Lawrence Hou – Golden International Corporation
The food industry goes through fads like any other. Just think back to the explosion of Sriracha. Although the Thai-inspired hot sauce from California has existed in America for decades, by 2015 it was a sensation, appearing not only on tables across chili-crazed America, but on t-shirt designs and even as Halloween costumes.
In many cases, companies like Golden International Corporation are responsible for scenarios like this one.

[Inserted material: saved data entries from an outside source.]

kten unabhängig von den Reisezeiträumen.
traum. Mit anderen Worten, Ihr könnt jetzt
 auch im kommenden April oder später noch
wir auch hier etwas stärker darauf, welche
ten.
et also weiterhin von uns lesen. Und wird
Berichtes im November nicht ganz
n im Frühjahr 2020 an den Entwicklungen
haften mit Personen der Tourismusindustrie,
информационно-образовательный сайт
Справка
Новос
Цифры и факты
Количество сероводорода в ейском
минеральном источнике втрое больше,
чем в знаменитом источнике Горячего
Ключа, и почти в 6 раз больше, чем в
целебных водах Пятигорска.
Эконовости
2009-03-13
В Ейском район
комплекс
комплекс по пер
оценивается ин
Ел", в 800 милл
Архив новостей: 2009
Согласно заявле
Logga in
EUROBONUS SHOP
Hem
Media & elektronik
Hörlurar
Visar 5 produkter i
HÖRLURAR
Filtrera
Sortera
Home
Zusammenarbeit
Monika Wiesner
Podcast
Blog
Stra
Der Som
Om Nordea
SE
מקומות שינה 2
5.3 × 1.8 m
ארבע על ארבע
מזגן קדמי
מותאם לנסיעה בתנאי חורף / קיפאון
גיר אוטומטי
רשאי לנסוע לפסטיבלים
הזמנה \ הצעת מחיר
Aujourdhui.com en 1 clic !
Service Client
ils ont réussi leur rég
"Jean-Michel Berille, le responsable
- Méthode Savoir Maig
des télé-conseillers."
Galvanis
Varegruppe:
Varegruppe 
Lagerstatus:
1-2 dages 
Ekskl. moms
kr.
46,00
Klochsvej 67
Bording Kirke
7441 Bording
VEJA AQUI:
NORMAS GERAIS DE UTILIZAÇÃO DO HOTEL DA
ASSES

Based in Renton, Washington, the family-owned Asian specialty goods distributor has stocked the Northwest’s grocery store shelves and restaurants for almost 40 years. It may not have been responsible for starting the Sriracha phenomenon single-handedly, but the company’s products have introduced new flavors and dishes to foodies across Washington, Oregon and California.
The company’s 85,000-square-foot warehouse, which includes an attached office space, carries thousands of products, including major international brands like Chaokoh, Lee Kum Kee, Royal Umbrella and Yeo’s Beverages, and local brands like Pink’s Ice Cream. Golden International is also the sole distributor of Huy Fong Sriracha in Washington state.
Director of Operations Lawrence “Larry” Hou, whose parents Shu-Chi and Victoria Hou started the company in 1978, says his family is constantly searching for new products to dazzle clients.
“Our goal is to build up a brand and then become the main distributor for that discovery,” he says.
Its own flavor
Shu-Chi and Victoria Hou immigrated to the United States from Taiwan in the early 1970s. After settling in Seattle, Washington, the pair quickly noticed a lack of quality, yet affordable, Asian specialty products, specifically Thai seasonings, sauces and canned foods.
“It was very apparent that the Pacific Northwest needed a distributor, and my parents had the connections to make it happen,” Hou says.
In fact, one of Shu-Chi’s best friends in Thailand had recently begun manufacturing his own line of Thai seasonings. He used this connection to bring products up from California and start building up his inventory. Then, using the family’s garage as a store room, Shu-Chi and his wife delivered these goods—mostly coconut milk—to local supermarkets and restaurants.
Today, Golden International’s selection of rice, noodles, beans and frozen foods are distributed through retail giants such as Sysco, to markets across Washington and Oregon. Nearly 70 percent of the products are still imported from Thailand, but the family also imports from China, the Philippines, Vietnam and the Hou family’s native Taiwan.
To navigate the complexities of international sourcing and shipping, Golden International has relied on Western Overseas Corporation for more than 30 years as its customs broker. Western Overseas provides international freight forwarding services for many of the distributor’s products, and researches the requirements for importing new products.
While Hou appreciates what his family has accomplished in the last 40 years, he’s not overconfident.
“There is very little loyalty in the Asian specialty foods market, and this has been a huge challenge for us as we expand into new markets,” he says, noting that prices have to be kept low. He adds: “Logistics are a huge issue, especially since we’re competing with much larger distributors in California.”
Still, Hou says that his family hopes to make a name in the Midwest, and is already off to a good start. In 2017, the company was contacted by a distributor in Chicago, looking for a new selection of products.
Second generation connection
As the company expands, “mainstream customers in our market share expect us to be more advanced in our accommodations, and we do our best to meet those expectations,” Hou says, referring to the company’s investment in technology. To that end, Golden International is introducing new ERP software and is taking on two new brokers.
But according to Hou, the company’s greatest advantage is its legacy. For 40 years, Golden International has worked with many of the same vendors and manufacturers. On a weekly basis, Hou negotiates with the sons and daughters of the company’s original vendors, who, like him, decided to follow in their parents’ footsteps.
“These relationships with vendors are very close and personal, and often times we will get very good prices on products because of them, which is why we are able to pass along such competitive prices,” Hou says.
That, and someone has to discover the next Sriracha.